Homeland Security is also a new theme, which, in particular, is covered in a focussed session, common with EuRAD, on the European Stand-Off Surveillance and Target Acquisition Radar (SOSTAR) system.
Together with EuRAD an interactive poster session is organized on Thursday for the first time. Authors who signed up for a presentation in the IPS will demonstrate their results with laptops and equipment, rather then with static paper poster presentations. A special IPS demonstration environment is being set up near the regular poster session in the exhibition hall.
Another first is that the yearly Military Radar Conference of the International Quality and Productivity Centre (IQPC) in London will be collocated with EuMW and has its own programme on Tuesday and Wednesday. The Military Radar delegates can visit the large trade exhibition, participate in the EuRAD sessions and, of course, like everybody else, participate in all conference workshops. Likewise, EuMW attendees can register for IQPC’s Military Radar Conference at a reduced rate and benefit from the presentations being organized. The cooperation between these conferences emphasizes the trend of growing importance of microwave systems for the EuMC.
For the first time too, a Women in Engineering event is organized. Taking place on Wednesday evening after the conference sessions, the ladies and hopefully some men who attend will hear presentations on gender issues and making up of careers, followed by discussions and networking in the Amsterdam Café at the RAI, where drinks and snacks will be served.
For the first time an on-line version of the conference programme is being kept up to date until the conference. All known programme changes are reflected in this pdf file, which can be downloaded from: www.eumweek.com. Check regularly for a new version.
Peter Hoogeboom’s view of trends in European RF and microwaves technology
The RF and microwave sector continues its strong development both worldwide and in Europe. The main driver is telecommunication. Commercial mobile and wireless communications are the main driver with wireless communications increasingly extending into the everyday world. Companies, households, ships and aircraft all have countless functional antennas and wireless devices that play critical roles in day to day activities. Europe is at the forefront of the developing mobile and wireless communications sector.
The evolution of electronic components is driven by requirements stemming from new applications. Not only do we increase linearity in amplifiers or selectivity in filters, but digital electronics is also coming to the fore. Once digital signals can be processed in software instead of analogue components it will contribute enormously to quality and flexibility. Software-defined radio is an example.
And again, the synergy between microwave sectors can be seen; for instance, the digital direct synthesizer that FMCW radar uses for its modulation was developed for a mobile phone.
Antennas are the key component of every microwave system. They determine the functionality and quality of the application and tend to follow the miniaturisation trend set by electronic components. Achieving this is an enormous challenge, since the laws of physics come into play. Nevertheless, small antennas are becoming more powerful and are being developed for wideband or multiband applications.
Also, there are trends to combine the signals of individual radiating elements at the digital level – digital beamforming. Fantastic flexibility in antenna patterns and multibeams is the result.

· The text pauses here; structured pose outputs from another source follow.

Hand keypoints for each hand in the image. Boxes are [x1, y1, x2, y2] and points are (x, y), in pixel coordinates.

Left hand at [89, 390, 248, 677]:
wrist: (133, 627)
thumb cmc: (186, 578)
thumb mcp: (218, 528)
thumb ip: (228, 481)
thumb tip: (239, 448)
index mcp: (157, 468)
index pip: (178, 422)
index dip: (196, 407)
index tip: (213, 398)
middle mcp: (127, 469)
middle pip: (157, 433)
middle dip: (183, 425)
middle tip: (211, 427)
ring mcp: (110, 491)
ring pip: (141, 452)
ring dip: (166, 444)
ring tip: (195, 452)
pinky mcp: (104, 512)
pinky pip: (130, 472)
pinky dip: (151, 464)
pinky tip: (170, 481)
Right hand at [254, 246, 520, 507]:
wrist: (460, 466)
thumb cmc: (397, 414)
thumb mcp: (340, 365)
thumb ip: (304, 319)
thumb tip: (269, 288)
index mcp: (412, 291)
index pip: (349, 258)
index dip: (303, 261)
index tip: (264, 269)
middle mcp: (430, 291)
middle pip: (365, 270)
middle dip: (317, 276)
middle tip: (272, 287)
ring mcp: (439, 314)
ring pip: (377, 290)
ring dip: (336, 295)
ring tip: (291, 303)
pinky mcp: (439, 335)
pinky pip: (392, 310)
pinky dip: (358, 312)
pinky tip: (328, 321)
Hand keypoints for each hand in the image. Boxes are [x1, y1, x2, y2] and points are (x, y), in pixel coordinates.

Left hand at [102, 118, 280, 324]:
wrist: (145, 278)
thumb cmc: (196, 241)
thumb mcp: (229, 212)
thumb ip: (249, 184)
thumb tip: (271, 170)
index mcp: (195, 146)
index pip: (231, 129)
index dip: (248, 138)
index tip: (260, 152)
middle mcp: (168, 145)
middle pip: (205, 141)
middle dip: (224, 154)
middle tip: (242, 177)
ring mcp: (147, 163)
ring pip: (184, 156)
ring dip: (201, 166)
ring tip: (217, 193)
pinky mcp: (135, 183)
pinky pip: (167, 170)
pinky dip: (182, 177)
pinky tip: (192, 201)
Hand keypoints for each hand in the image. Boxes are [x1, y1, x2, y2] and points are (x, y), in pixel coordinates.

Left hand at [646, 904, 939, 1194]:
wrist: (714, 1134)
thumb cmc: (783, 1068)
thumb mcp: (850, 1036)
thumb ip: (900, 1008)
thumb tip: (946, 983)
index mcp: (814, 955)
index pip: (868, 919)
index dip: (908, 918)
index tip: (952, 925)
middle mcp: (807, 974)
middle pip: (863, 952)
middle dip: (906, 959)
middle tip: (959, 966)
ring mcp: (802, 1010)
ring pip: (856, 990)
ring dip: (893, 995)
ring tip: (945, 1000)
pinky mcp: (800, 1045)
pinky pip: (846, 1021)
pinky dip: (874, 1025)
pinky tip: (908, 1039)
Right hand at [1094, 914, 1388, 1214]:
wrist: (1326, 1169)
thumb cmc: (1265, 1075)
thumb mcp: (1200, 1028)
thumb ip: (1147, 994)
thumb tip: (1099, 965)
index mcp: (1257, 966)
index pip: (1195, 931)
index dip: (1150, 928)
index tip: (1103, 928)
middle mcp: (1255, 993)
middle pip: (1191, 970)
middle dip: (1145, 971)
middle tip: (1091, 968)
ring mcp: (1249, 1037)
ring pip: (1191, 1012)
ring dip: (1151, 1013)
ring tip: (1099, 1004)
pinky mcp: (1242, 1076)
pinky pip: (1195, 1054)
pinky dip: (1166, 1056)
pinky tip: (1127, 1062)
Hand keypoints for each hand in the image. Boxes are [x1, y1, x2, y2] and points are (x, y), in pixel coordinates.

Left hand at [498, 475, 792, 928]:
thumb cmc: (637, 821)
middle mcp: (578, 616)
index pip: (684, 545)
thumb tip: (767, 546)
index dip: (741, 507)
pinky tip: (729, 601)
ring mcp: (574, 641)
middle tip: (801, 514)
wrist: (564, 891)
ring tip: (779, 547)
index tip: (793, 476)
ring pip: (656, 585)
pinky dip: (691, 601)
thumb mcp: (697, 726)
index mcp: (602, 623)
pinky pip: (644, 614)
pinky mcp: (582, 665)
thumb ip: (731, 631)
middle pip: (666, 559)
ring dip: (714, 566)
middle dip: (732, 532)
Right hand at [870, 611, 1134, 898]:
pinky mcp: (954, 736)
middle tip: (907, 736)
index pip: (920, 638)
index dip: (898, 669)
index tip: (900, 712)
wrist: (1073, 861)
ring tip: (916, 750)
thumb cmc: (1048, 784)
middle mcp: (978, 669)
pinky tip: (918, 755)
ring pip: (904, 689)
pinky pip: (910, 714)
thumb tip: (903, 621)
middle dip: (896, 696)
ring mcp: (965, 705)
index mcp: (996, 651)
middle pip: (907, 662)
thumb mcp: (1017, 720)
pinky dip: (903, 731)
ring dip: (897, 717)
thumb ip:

As indicated earlier, one plenary invited talk is devoted to the largest digital beamforming array being built today in the Netherlands: LOFAR.
Europe is well placed in the world of microwave systems and continues to strengthen its role in development and applications. Today this is epitomised by the success of European Microwave Week, which, this year, will see a record number of exhibitors and participants. This is no coincidence, but a reflection of the strong position Europe holds in industry and science in the microwaves field.